Les Hors-la-loi - Fairy Quest, tome 1 par Antoine Boudet
Le concept et l'un des intérêts de Fairy Quest est de jouer avec les connaissances et les repères du lecteurs. Un petit peu à l'instar de Fables, l'histoire reprend plusieurs personnages de contes, qui reproduisent chaque jour une même histoire, dont ils se lassent au fil du temps. Ainsi, à partir de personnages que l'on connait, Paul Jenkins va prendre un angle diffèrent pour modeler ses personnages à son grès afin de raconter son histoire, tout en respectant les bases posés par Grimm. Tiens, en parlant de lui, le personnage est le tyran de ce monde, forçant les gens à refaire le même scénario.
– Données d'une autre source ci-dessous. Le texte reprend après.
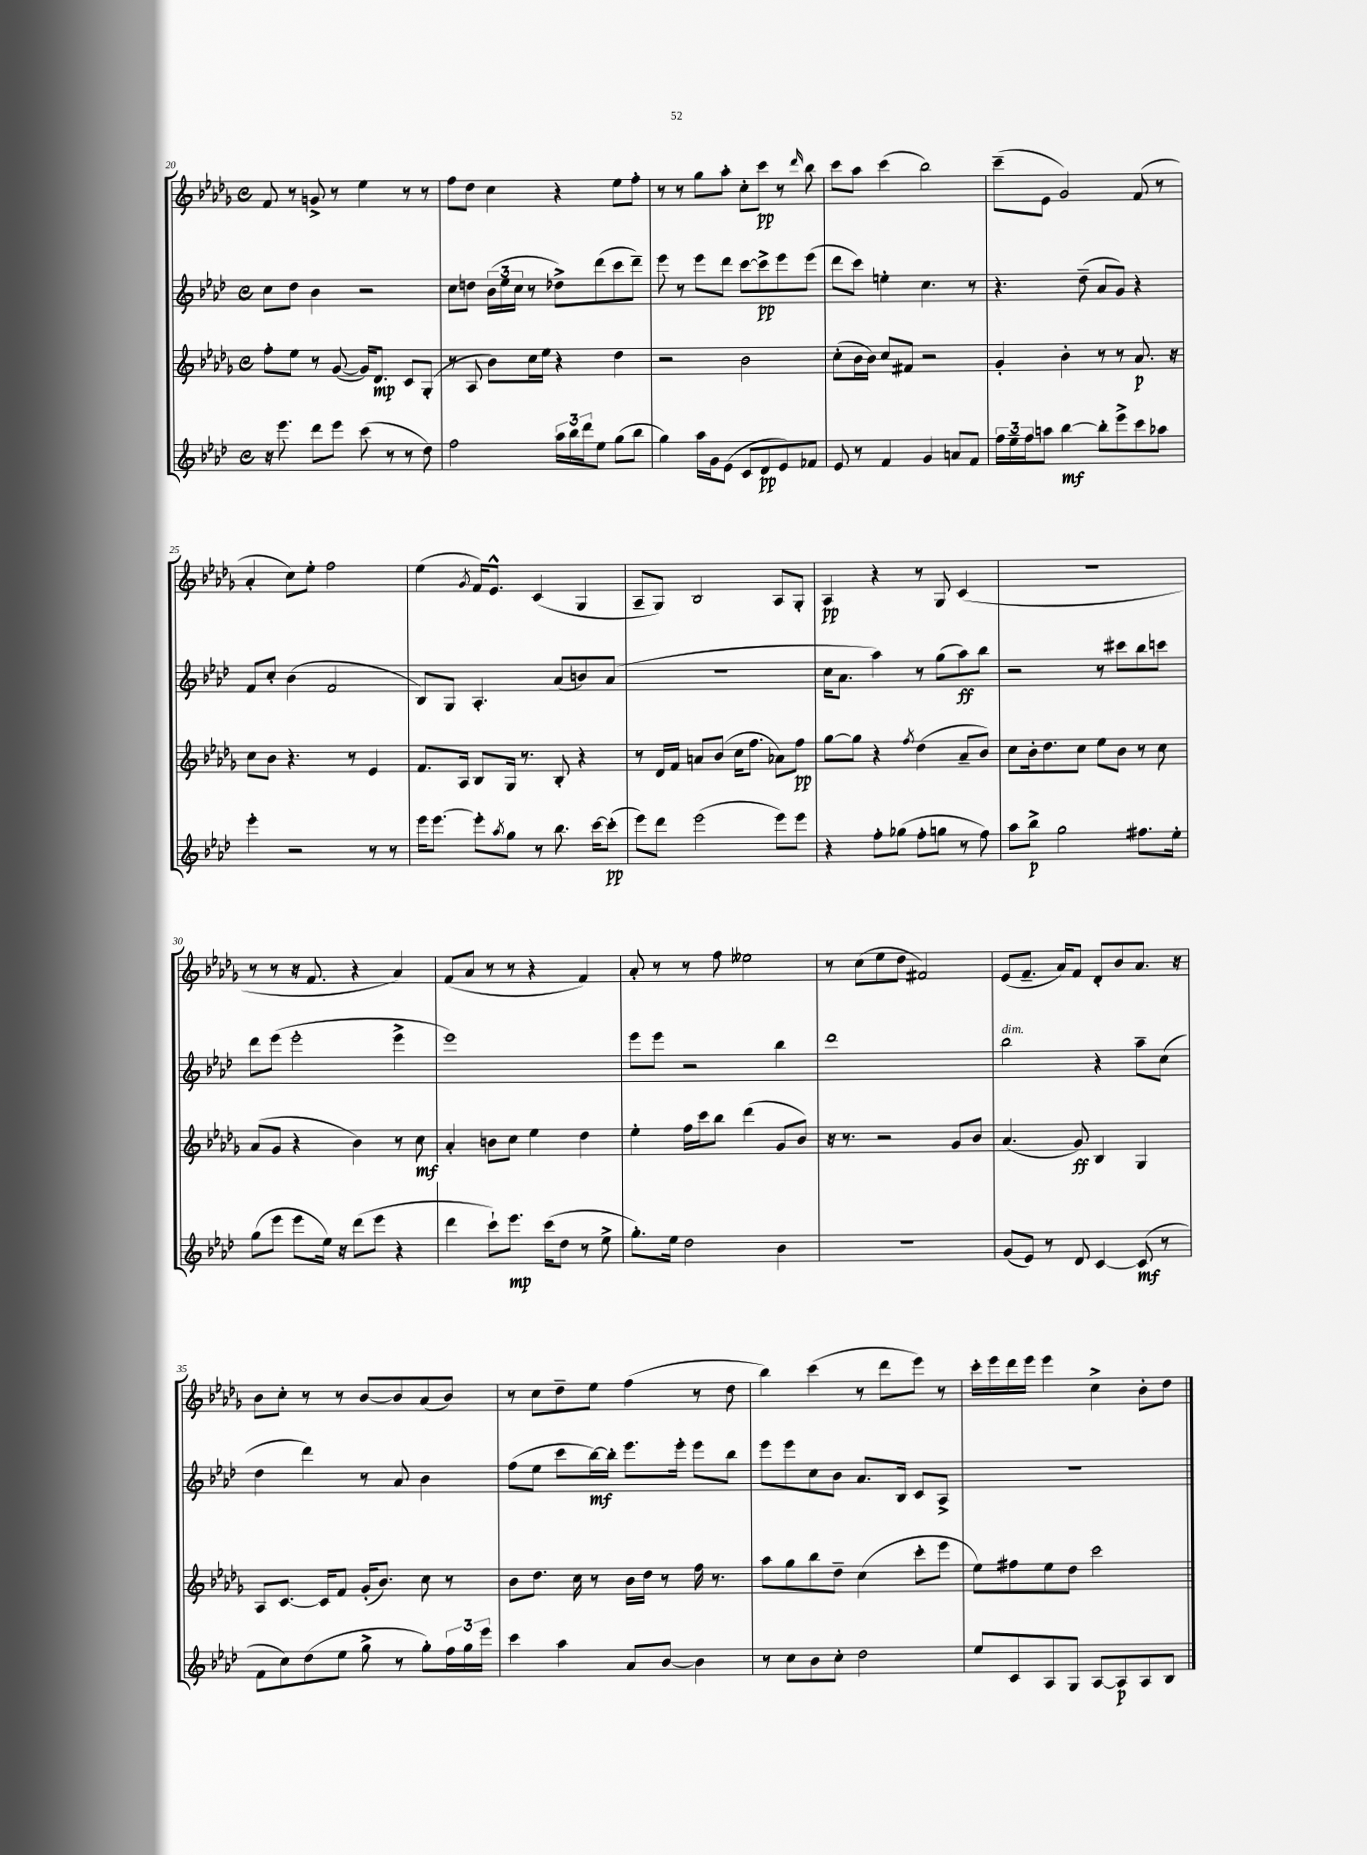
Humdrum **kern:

**kern	**kern	**kern	**kern
*staff4	*staff3	*staff2	*staff1
*clefG2	*clefG2	*clefG2	*clefG2
*k[b-e-a-d-]	*k[b-e-a-d-g-]	*k[b-e-a-d-]	*k[b-e-a-d-g-]
*M4/4	*M4/4	*M4/4	*M4/4
*met(c)	*met(c)	*met(c)	*met(c)
16r	8ff'	8cc	8f
8.eee-	.	.	.
.	8ee-	8dd-	8r
8ddd-	8r	4b-	8g^
8eee-	([8g-	.	8r
(8ccc	16g-])	2r	4ee-
.	8.d-	.	.
8r	.	.	.
8r	8c	.	8r
8dd-)	(8G-'	.	8r
=	=	=	=
2ff	8r	8cc	8ff
.	8A-	8dd	8dd-
.	8b-)	(24b-	4cc
.	.	24ee-	.
.	.	24cc	.
.	16cc	8r	.
.	16ee-	.	.
24aa-	4r	8dd-^)	4r
24bb-	.	.	.
24ddd-	.	.	.
8ee-	.	(8ddd-	.
(8gg	4dd-	8ccc	8ee-
8bb-	.	8ddd-~)	8ff'
=	=	=	=
4gg)	2r	8eee-	8r
.	.	8r	8r
16aa-	.	8eee-	8gg-
16g	.	.	.
(8e-	.	8ddd-	8aa-'
8c	2b-	[8ccc	8cc'
8d-	.	8ccc^]	8ccc
8e-)	.	8eee-	8r
.	.	.	16qqddd-
8f-	.	(8eee-	8bb-
=	=	=	=
8e-	(8cc'	8ddd-	8ccc
8r	16b-	8ccc)	8aa-
.	16b-)	.	.
4f	8cc	4ee'	(4ccc
.	8f#	.	.
4g	2r	4.cc	2bb-)
8a	.	.	.
8f	.	8r	.
=	=	=	=
24ff	4g-'	4.r	(8ccc~
24ee-~	.	.	.
24ff	.	.	.
8aa	.	.	8e-
[4bb-	4b-'	.	2g-)
.	.	(8dd-~	.
8bb-']	8r	8a-	.
8eee-^	8r	8g)	.
8ccc	8.a-	4r	(8f
8aa-	.	.	8r
.	16r	.	.
=	=	=	=
4eee-'	8cc	8f	4a-'
.	8b-	8cc'	.
2r	4.r	(4b-	8cc)
.	.	.	8ee-'
.	.	2f	2ff
.	8r	.	.
8r	4e-	.	.
8r	.	.	.
=	=	=	=
16eee-	8.f	8B-)	(4ee-
[8.eee-	.	.	.
.	.	8G	.
.	16A-	.	.
.	.	.	8qg-
8eee-']	8B-	4.A-'	16f)
.	.	.	8.e-^^
8qaa-	.	.	.
8gg	16G-	.	.
.	8.r	.	.
8r	.	.	(4c
8.bb-	8B-'	(8a-	.
.	4r	8b)	4G-
[16ccc	.	.	.
(8ccc']	.	(8a-	.
=	=	=	=
8eee-)	8r	1r	8A-~
8ddd-	16d-	.	8G-)
.	16f	.	.
(2eee-	8a	.	2B-
.	(8b-	.	.
.	16cc	.	.
.	8.ff	.	.
8eee-)	8a-)	.	8A-
8eee-	8ff	.	8G-'
=	=	=	=
4r	[8gg-	16cc	4A-
.	.	8.a-	.
.	8gg-]	.	.
8ff'	4r	4aa-)	4r
(8gg-	.	.	.
.	8qff	.	.
8ff'	(4dd-	8r	8r
8gg	.	(8gg	8G-
8r	8a-~	8aa-)	(4c
8ff)	8b-)	8bb-	.
=	=	=	=
8aa-	8cc	2r	1r
8bb-^	16b-'	.	.
.	8.dd-	.	.
2gg	.	.	.
.	8cc	.	.
.	8ee-	8r	.
.	8b-	8ccc#	.
8.ff#	8r	8bb-	.
.	8cc	8ccc	.
16ee-'	.	.	.
=	=	=	=
(8gg	(8a-	8ddd-	8r
8eee-	8g-	(8eee-	8r
8eee-	4r	2eee-'	16r
.	.	.	8.f
16ee-)	.	.	.
16r	.	.	.
(8ddd-	4b-)	.	4r
8eee-	.	.	.
4r	8r	4eee-^	4a-)
.	8cc	.	.
=	=	=	=
4ddd-	4a-'	1eee-)	(8f
.	.	.	8a-
8ccc`)	8b	.	8r
8.eee-	8cc	.	8r
.	4ee-	.	4r
(16ccc	.	.	.
8dd-	.	.	.
8r	4dd-	.	4f)
8ee-^	.	.	.
=	=	=	=
8.gg')	4ee-'	8eee-	8a-'
.	.	8eee-	8r
16ee-	.	.	.
2dd-	16ff	2r	8r
.	16ccc	.	.
.	8bb-	.	8ff
.	(4ddd-	.	2ee--
4b-	8g-	4bb-	.
.	8b-)	.	.
=	=	=	=
1r	16r	1ddd-	8r
.	8.r	.	.
.	.	.	(8cc
.	2r	.	8ee-
.	.	.	8dd-
.	.	.	2f#)
.	8g-	.	.
.	8b-	.	.
=	=	=	=
(8g	(4.a-	2bb-	(8e-
8e-)	.	.	8.f~
8r	.	.	.
.	.	.	16a-)
8d-	8g-)	.	8f
[4c	4B-	4r	8d-'
.	.	.	8b-
(8c]	4G-	8aa-~	8.a-
8r	.	(8cc	.
.	.	.	16r
=	=	=	=
8f	8A-	4dd-	8b-
8cc)	[8.c	.	8cc'
(8dd-	.	4ddd-)	8r
.	16c]	.	.
8ee-	8f	.	8r
8gg^	(16g-'	8r	[8b-
.	8.b-)	.	.
8r	.	8a-	8b-]
8gg')	8cc	4b-	(8a-
24ff	8r	.	8b-)
24gg	.	.	.
24eee-	.	.	.
=	=	=	=
4ccc	8b-	(8ff	8r
.	8.dd-	8ee-	8cc
4aa-	.	8ccc	8dd-~
.	16cc	.	.
.	8r	[16bb-)	8ee-
.	.	16bb-']	.
8a-	16b-	8.eee-	(4ff
.	16dd-	.	.
[8b-	8r	.	.
.	.	16eee-'	.
4b-]	16ff	8eee-	8r
.	8.r	.	.
.	.	8bb-	8dd-
=	=	=	=
8r	8aa-	8eee-	4bb-)
8cc	8gg-	8eee-	.
8b-	8bb-	8cc	(4ccc
8cc'	8dd-~	8b-	.
2dd-	(4cc	8.a-	8r
.	.	.	8ddd-
.	.	16B-	.
.	8ccc'	8c	8eee-)
.	8eee-	8A-^	8r
=	=	=	=
8ee-	8ee-)	1r	16ccc'
.	.	.	16eee-
8c	8ff#	.	16ddd-
.	.	.	16eee-
8A-	8ee-	.	4eee-
8G	8dd-	.	.
[8A-	2ccc	.	4cc^
8A-]	.	.	.
8A-	.	.	8b-'
8B-	.	.	8dd-
==	==	==	==
*-	*-	*-	*-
La métaphore autours de sa présence est évidente mais rigolote et assez intelligente.
Le scénariste arrive, avec une aisance déconcertante, à nous faire rentrer dans ce monde dont l'on croit connaitre les codes et dont on va découvrir une tout autre vérité. En nous faisant baigner dans un monde que l'on croit connaitre, Jenkins se joue du lecteur en changeant tel ou tel aspect des contes originels pour créer le décalage. Une sorte d'analyse de ce genre de compte, assez superficiel, mais plutôt intelligente et ludique.
Si l'écriture de Jenkins est assez maligne, elle ne repose pas uniquement sur les acquis du lecteur, mais aussi sur la structure du tome et son rythme. En effet, si le scénariste puise des comptes déjà existants, il se créer le sien en reprenant une structure très classique, mais qui a fait ses preuves, en dosant parfaitement l'action et les dialogues, magnifiquement écrits donnant des échanges savoureux entre différents personnages. Tout le talent de Paul Jenkins ici est d'à la fois écrire une œuvre intelligente, qui joue avec ce dont elle s'inspire, dont un lecteur attentif captera toutes les subtilités, ainsi que le début d'une vraie aventure, assez épique sans être complètement renversante, plaisant à la fois aux petits et aux grands.
Le scénario de Jenkins est tout ce qu'il y a de plus efficace, mais la plus grande force de Fairy Quest est sa partie graphique, d'un Humberto Ramos au top de sa forme. L'artiste mexicain, qui n'a plus besoin de prouver son talent, l'ayant déjà fait avec ses épisodes de X-Men, ou de Spider-Man, qu'ils soient écrits par Jenkins ou Dan Slott, livre ici des planches parmi les plus sublimes qu'il a réalisé. L'artiste, aidé par Leonardo Olea aux dessins, re-visitent avec astuce l'imagerie que nous nous faisons des contes, permettant de mélanger plusieurs univers/conte avec cohérence. Ils offrent un univers graphique éblouissant, avec un chara-design très enfantin et innocent, qui contraste avec la situation dans laquelle ils sont enfermés, permettant une ambiance hybride, où le merveilleux côtoie le triste. Ramos joue même avec son style, entre quelques ages de pur conte et le reste de l'histoire. Son découpage est des plus fluides et agréables, offrant une cinquantaine de pages que l'on dévore très vite, et qui sont un régal pour les yeux, encore plus grâce au grand format que Glénat propose.